Thatcher Requested Bunker For Art Masterpieces In Case Of Nuclear Blast

Margaret Thatcher

The level of paranoia within the ranks of the Thatcher government in the 1980 was so high that plans to hide art masterpieces from British Museum collections, underground in north Wales, if a nuclear strike was to take place, has come to light.  A bunker fitted out to hide works of art was part of Mrs Thatcher’s contingency plan, at the end of the cold war. It was also to be actioned if civil unrest threatened the safekeeping of the works of art.

One of the key locations earmarked was the Rhydymwyn Valley works, near Mold a structure built to house mustard gas shells in World War II. Whitehall’s Property Services Agency wanted assurances that the site could withstand flashes or blasts.

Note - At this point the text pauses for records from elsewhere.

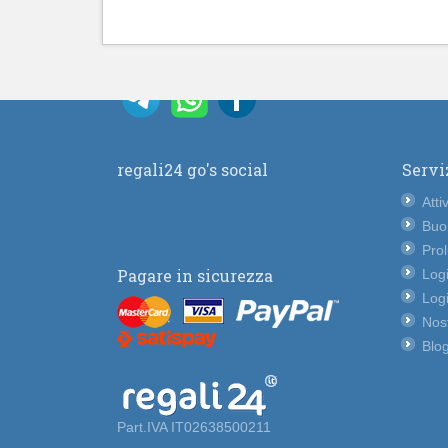
regali24 go's social
Servi
Atti
Buo
Pro
Pagare in sicurezza
Logi
Logi
Nost
Blog
Part.IVA IT02638500211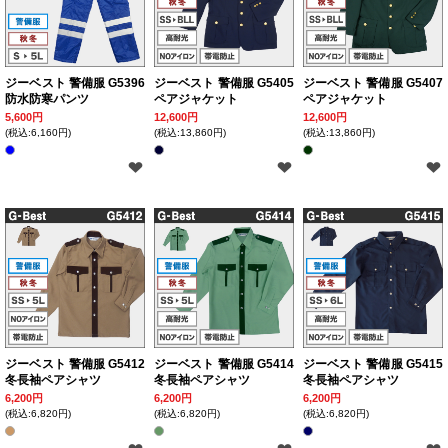
ジーベスト 警備服 G5396
ジーベスト 警備服 G5405
ジーベスト 警備服 G5407
防水防寒パンツ
ペアジャケット
ペアジャケット
5,600円
12,600円
12,600円
(税込:6,160円)
(税込:13,860円)
(税込:13,860円)
ジーベスト 警備服 G5412
ジーベスト 警備服 G5414
ジーベスト 警備服 G5415
冬長袖ペアシャツ
冬長袖ペアシャツ
冬長袖ペアシャツ
6,200円
6,200円
6,200円
(税込:6,820円)
(税込:6,820円)
(税込:6,820円)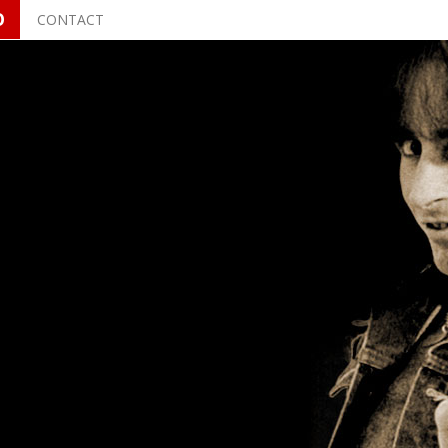
O
CONTACT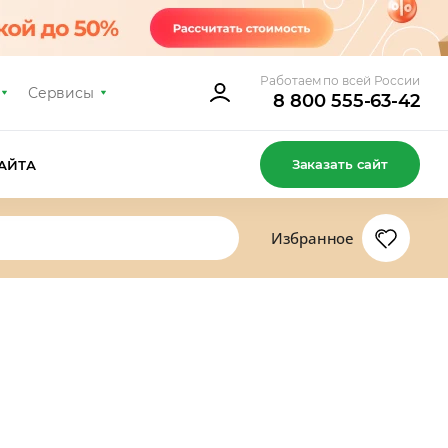
Работаем по всей России
Сервисы
8 800 555-63-42
Заказать сайт
АЙТА
Избранное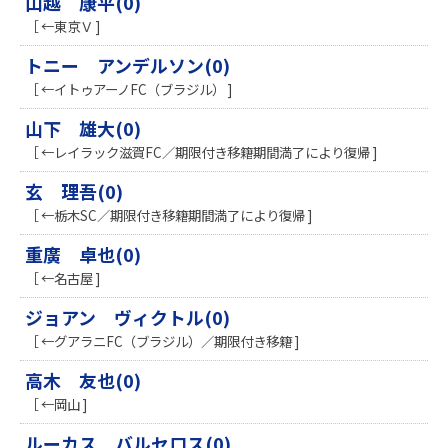
山越 康平(0)
［ ←東京Ｖ ]
トニー アンデルソン(0)
［ ←イトゥアーノFC（ブラジル） ]
山下 雄大(0)
［ ←レイラック滋賀FC／期限付き移籍期間満了により復帰 ]
玄 理吾(0)
［ ←栃木SC／期限付き移籍期間満了により復帰 ]
重廣 卓也(0)
［ ←名古屋 ]
ジョアン ヴィクトル(0)
［ ←グアラニFC（ブラジル）／期限付き移籍 ]
高木 友也(0)
［ ←岡山 ]
ルーカス バルセロス(0)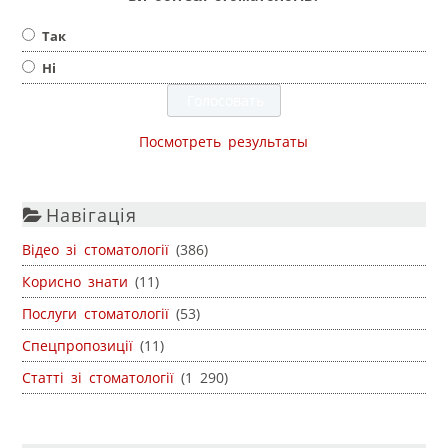
Так
Ні
Посмотреть результаты
Навігація
Відео зі стоматології
(386)
Корисно знати
(11)
Послуги стоматології
(53)
Спецпропозиції
(11)
Статті зі стоматології
(1 290)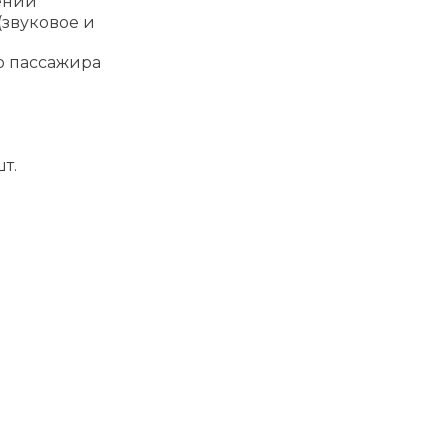
ений
(звуковое и
о пассажира
т.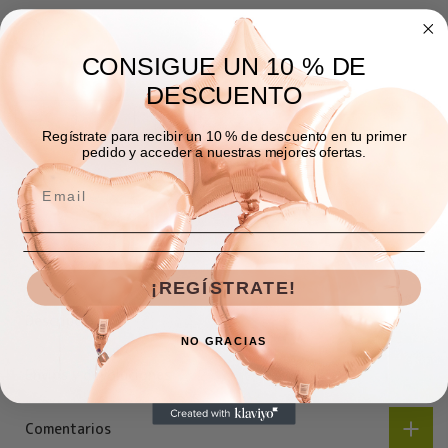
CONSIGUE UN 10 % DE
DESCUENTO
Regístrate para recibir un 10 % de descuento en tu primer
pedido y acceder a nuestras mejores ofertas.
AGREGAR A LA BOLSA
¡REGÍSTRATE!
Descripción
NO GRACIAS
Envíos y devoluciones
Comentarios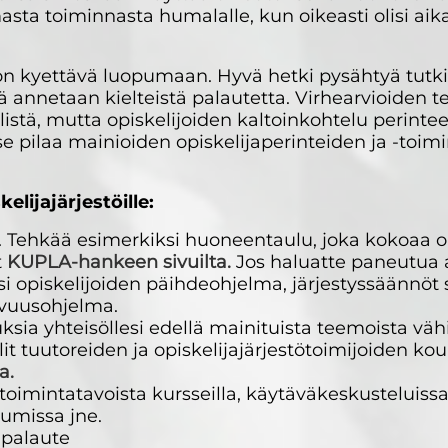
asta toiminnasta humalalle, kun oikeasti olisi aik
ä on kyettävä luopumaan. Hyvä hetki pysähtyä tut
tä annetaan kielteistä palautetta. Virhearvioiden
istä, mutta opiskelijoiden kaltoinkohtelu perintee
a se pilaa mainioiden opiskelijaperinteiden ja -toi
elijajärjestöille:
öt. Tehkää esimerkiksi huoneentaulu, joka kokoaa 
t
KUPLA-hankeen sivuilta.
Jos haluatte paneutua
i opiskelijoiden päihdeohjelma, järjestyssäännöt 
avuusohjelma.
uksia yhteisöllesi edellä mainituista teemoista vä
lit tuutoreiden ja opiskelijajärjestötoimijoiden k
a.
 toimintatavoista kursseilla, käytäväkeskusteluissa
umissa jne.
 palaute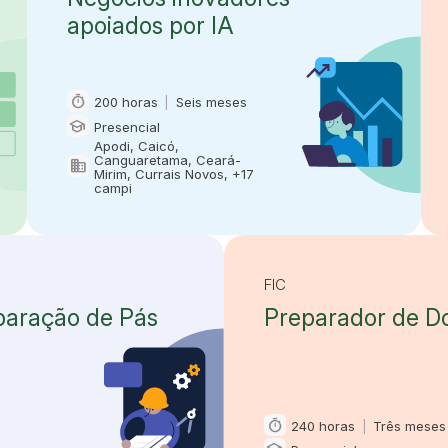
apoiados por IA
timer
200 horas
|
Seis meses
Carga horária e duração
school
Presencial
Modalidade
Apodi, Caicó,
Canguaretama, Ceará-
domain
Oferta em
Mirim, Currais Novos, +17
campi
FIC
paração de Pás
Preparador de D
timer
240 horas
|
Três meses
Carga horária e duração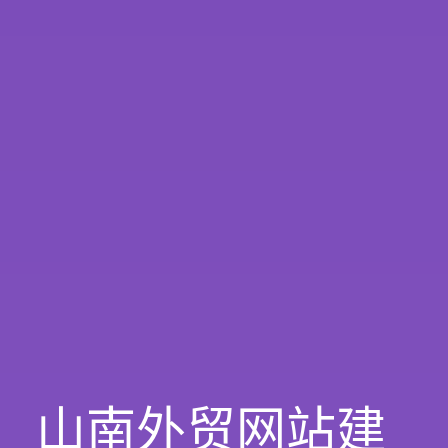
山南外贸网站建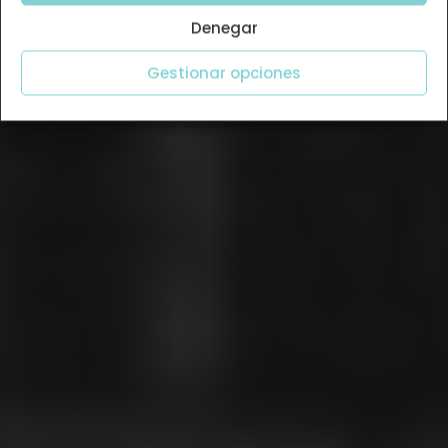
Denegar
Gestionar opciones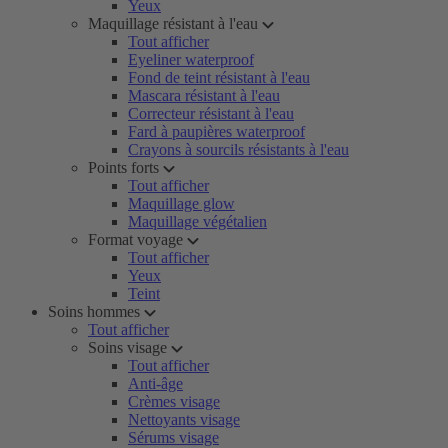
Yeux
Maquillage résistant à l'eau
Tout afficher
Eyeliner waterproof
Fond de teint résistant à l'eau
Mascara résistant à l'eau
Correcteur résistant à l'eau
Fard à paupières waterproof
Crayons à sourcils résistants à l'eau
Points forts
Tout afficher
Maquillage glow
Maquillage végétalien
Format voyage
Tout afficher
Yeux
Teint
Soins hommes
Tout afficher
Soins visage
Tout afficher
Anti-âge
Crèmes visage
Nettoyants visage
Sérums visage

However the Welsh Office changed its mind about needing an emergency storage base for the nation’s “few valuable items”.

Fears of nuclear war with the Soviet Union had prompted government departments across the UK in the 1980s to plan for the worst, papers released by the national archives have revealed, the BBC has reported.The scheme to protect art treasures was not originally due to include Wales but it appears a Welsh Office civil servant had asked Whitehall to reconsider.

The Property Services Agency which was part of the Department of the Environment proposed using two of the 10 chambers at Rhydymwyn in which they would construct buildings to house the art.

The Welsh Office was not interested in the scheme and a letter to the Home Office by civil servant Tony Vinall in which he said the officers who made the original request had now gone. “Present thought is that, although we do have a few valuable items, we are not really to be compared with the great national ‘treasure houses’ and it would make more sense for our local custodians to crate their most important possessions and put them in the most suitable sub-basement accommodation,” he wrote.

Margaret Thatcher’s other ministers considered launching the controversial poll tax in Wales before England, according to other files just released under the freedom of information act,. The documents released by the National Archives also show Conservative government advisers feared a repeat of the 1984-85 miners’ strike the following winter. They also revealed Mrs Thatcher was told by her Welsh Secretary that funding cuts would have “most damaging” political effects on Wales and the Nation as a whole.